Top of Information shown

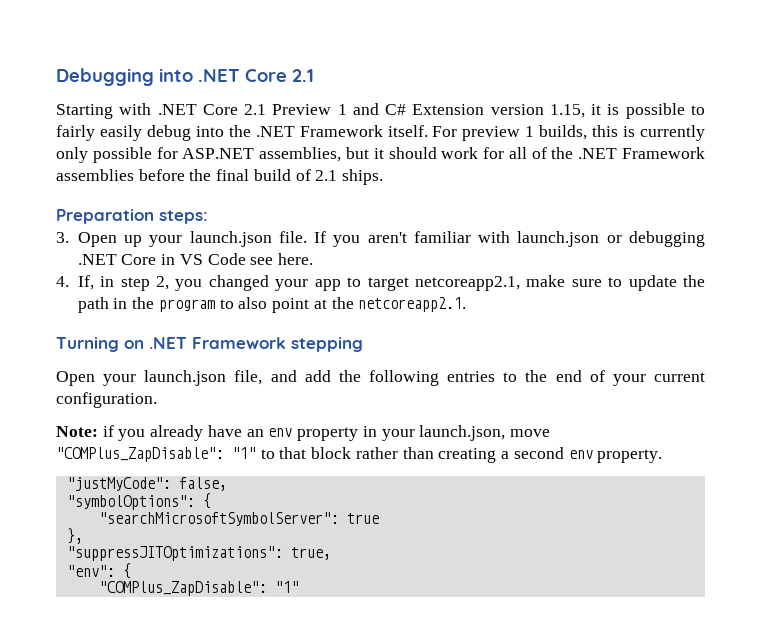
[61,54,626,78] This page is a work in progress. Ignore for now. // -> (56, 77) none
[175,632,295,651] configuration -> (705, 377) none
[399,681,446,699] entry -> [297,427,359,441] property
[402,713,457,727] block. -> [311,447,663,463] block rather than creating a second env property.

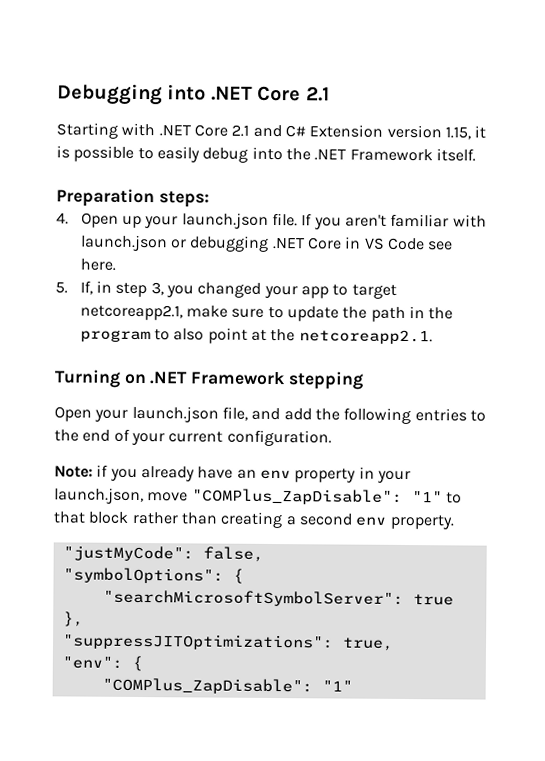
[272,104,347,115] Preview 1 -> (250, 130) none
[56,125,95,141] fairly -> (154, 153) none
[432,125,706,141] [56,147,705,163] [56,169,384,185] For preview 1 builds, this is currently only possible for ASP.NET assemblies, but it should work for all of the .NET Framework assemblies before the final build of 2.1 ships. -> (476, 155) none
[56,232,69,243] 3. -> [56,212,69,225] 4.
[56,276,69,287] 4. -> [55,281,68,294] 5.
[156,276,169,290] 2, -> [150,282,164,296] 3,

Bottom of Information shown

#### Instructions to follow:
Check each line above for the word "none", and copy the lines where it appears.

#### Completed task:
[61,54,626,78] This page is a work in progress. Ignore for now. // -> (56, 77) none
[175,632,295,651] configuration -> (705, 377) none
[272,104,347,115] Preview 1 -> (250, 130) none
[56,125,95,141] fairly -> (154, 153) none
[432,125,706,141] [56,147,705,163] [56,169,384,185] For preview 1 builds, this is currently only possible for ASP.NET assemblies, but it should work for all of the .NET Framework assemblies before the final build of 2.1 ships. -> (476, 155) none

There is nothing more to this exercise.